[Bounding boxes with keypoints]
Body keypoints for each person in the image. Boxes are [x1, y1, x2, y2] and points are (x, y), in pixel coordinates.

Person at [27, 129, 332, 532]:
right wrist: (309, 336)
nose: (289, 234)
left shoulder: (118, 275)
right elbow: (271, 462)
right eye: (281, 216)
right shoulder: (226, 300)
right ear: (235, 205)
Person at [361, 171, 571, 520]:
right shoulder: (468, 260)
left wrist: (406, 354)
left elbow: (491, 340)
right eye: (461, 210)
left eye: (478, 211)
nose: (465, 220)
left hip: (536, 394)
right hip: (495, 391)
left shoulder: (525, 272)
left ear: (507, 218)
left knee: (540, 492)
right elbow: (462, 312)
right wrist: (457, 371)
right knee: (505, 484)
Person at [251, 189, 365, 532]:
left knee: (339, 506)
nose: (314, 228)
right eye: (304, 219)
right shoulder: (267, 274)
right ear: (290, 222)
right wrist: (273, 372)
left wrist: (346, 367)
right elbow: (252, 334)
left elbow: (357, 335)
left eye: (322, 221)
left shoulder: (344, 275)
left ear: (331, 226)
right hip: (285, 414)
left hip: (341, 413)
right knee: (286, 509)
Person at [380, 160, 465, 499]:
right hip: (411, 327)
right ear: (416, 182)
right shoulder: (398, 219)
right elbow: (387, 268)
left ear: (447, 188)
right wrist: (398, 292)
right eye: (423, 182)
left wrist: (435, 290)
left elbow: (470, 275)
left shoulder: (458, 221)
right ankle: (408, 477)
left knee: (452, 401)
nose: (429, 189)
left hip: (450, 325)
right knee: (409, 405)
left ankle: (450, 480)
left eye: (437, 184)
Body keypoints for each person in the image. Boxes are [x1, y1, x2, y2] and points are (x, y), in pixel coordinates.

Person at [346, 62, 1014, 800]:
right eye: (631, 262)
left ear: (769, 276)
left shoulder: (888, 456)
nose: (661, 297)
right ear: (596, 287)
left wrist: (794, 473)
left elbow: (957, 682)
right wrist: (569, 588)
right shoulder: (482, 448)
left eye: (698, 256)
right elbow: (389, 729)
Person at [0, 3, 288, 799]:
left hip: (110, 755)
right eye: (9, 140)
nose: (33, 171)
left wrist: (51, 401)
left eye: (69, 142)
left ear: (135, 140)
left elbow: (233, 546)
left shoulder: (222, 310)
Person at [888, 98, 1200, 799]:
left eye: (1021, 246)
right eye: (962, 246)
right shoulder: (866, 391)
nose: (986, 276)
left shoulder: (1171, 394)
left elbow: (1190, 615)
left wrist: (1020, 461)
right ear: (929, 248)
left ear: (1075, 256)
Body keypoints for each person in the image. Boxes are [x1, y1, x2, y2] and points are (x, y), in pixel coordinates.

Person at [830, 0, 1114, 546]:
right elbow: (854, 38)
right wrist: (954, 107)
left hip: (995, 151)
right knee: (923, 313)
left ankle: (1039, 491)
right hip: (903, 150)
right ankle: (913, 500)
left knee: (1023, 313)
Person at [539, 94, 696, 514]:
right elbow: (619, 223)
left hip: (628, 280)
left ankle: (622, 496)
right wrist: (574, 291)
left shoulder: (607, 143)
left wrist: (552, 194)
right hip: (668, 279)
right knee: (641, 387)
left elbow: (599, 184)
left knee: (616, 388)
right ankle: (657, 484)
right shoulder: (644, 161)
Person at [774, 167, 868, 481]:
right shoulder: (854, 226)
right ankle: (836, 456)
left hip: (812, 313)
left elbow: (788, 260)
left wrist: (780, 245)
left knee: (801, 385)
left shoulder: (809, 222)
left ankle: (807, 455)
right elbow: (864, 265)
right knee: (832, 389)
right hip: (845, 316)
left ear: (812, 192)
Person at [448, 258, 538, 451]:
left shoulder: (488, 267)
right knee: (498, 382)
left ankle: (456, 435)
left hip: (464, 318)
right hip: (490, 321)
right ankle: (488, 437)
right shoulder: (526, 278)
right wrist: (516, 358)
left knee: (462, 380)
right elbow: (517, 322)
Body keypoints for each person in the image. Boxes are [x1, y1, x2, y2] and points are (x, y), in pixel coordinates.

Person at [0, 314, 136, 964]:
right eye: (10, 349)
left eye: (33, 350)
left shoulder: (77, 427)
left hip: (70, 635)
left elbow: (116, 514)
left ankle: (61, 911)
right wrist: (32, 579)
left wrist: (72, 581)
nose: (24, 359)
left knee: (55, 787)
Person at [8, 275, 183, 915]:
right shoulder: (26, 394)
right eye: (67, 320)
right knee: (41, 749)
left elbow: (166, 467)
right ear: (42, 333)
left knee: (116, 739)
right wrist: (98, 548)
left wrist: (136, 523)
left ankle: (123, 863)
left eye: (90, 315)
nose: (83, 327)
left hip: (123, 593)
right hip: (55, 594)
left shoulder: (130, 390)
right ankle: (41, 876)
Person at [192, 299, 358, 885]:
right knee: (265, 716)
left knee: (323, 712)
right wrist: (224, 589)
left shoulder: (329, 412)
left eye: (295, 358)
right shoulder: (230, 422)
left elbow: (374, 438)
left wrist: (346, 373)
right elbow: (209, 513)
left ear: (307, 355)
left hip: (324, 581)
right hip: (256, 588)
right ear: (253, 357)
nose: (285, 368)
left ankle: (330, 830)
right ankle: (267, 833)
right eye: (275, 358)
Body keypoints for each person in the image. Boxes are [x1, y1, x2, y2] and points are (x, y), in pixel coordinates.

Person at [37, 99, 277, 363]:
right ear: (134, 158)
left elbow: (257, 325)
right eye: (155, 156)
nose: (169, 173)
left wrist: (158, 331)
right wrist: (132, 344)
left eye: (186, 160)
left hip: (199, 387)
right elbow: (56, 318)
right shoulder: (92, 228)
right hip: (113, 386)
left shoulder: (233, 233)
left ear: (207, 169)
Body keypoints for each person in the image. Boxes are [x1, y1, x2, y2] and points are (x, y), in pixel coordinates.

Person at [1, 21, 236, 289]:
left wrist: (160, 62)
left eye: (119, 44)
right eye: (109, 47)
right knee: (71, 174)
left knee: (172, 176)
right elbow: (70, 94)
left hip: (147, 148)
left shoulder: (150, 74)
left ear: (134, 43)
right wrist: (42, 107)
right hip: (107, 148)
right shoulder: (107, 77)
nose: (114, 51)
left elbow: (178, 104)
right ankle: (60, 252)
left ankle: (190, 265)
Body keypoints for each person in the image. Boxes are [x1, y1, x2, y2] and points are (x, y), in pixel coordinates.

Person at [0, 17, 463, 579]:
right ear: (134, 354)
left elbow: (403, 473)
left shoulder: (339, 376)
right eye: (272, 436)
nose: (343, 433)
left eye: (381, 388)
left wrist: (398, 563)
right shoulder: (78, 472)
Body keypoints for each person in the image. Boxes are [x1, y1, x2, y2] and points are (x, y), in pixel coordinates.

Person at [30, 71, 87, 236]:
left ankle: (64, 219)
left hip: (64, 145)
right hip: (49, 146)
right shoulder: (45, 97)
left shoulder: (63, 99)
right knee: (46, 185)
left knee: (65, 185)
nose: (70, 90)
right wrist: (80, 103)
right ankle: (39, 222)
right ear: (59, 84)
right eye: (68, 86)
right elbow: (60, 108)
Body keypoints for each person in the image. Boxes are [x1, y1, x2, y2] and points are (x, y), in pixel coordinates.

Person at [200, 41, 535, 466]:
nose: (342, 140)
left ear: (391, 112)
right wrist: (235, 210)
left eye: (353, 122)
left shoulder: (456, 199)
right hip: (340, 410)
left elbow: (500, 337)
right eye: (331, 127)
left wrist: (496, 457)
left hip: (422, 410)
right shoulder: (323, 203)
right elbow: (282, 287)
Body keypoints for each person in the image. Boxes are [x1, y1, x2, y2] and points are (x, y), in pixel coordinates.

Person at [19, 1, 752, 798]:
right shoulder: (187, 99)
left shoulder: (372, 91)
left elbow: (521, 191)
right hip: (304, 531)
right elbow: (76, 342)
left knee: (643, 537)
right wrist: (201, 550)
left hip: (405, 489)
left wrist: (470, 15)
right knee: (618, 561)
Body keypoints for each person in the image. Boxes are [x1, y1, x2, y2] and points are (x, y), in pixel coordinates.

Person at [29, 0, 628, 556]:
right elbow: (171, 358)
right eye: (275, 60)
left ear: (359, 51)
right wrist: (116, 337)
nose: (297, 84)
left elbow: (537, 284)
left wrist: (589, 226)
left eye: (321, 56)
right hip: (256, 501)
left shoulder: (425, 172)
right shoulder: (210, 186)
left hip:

§ PROBLEM: Beginning at the top of the data, extract each line through the line containing "nose: (314, 228)" and return those lines exactly, with nothing added.

§ PROBLEM SOLUTION:
Body keypoints for each person in the image. Boxes are [x1, y1, x2, y2] and points are (x, y), in pixel coordinates.

Person at [27, 129, 332, 532]:
right wrist: (309, 336)
nose: (289, 234)
left shoulder: (118, 275)
right elbow: (271, 462)
right eye: (281, 216)
right shoulder: (226, 300)
right ear: (235, 205)
Person at [361, 171, 571, 520]:
right shoulder: (468, 260)
left wrist: (406, 354)
left elbow: (491, 340)
right eye: (461, 210)
left eye: (478, 211)
nose: (465, 220)
left hip: (536, 394)
right hip: (495, 391)
left shoulder: (525, 272)
left ear: (507, 218)
left knee: (540, 492)
right elbow: (462, 312)
right wrist: (457, 371)
right knee: (505, 484)
Person at [251, 189, 365, 532]:
left knee: (339, 506)
nose: (314, 228)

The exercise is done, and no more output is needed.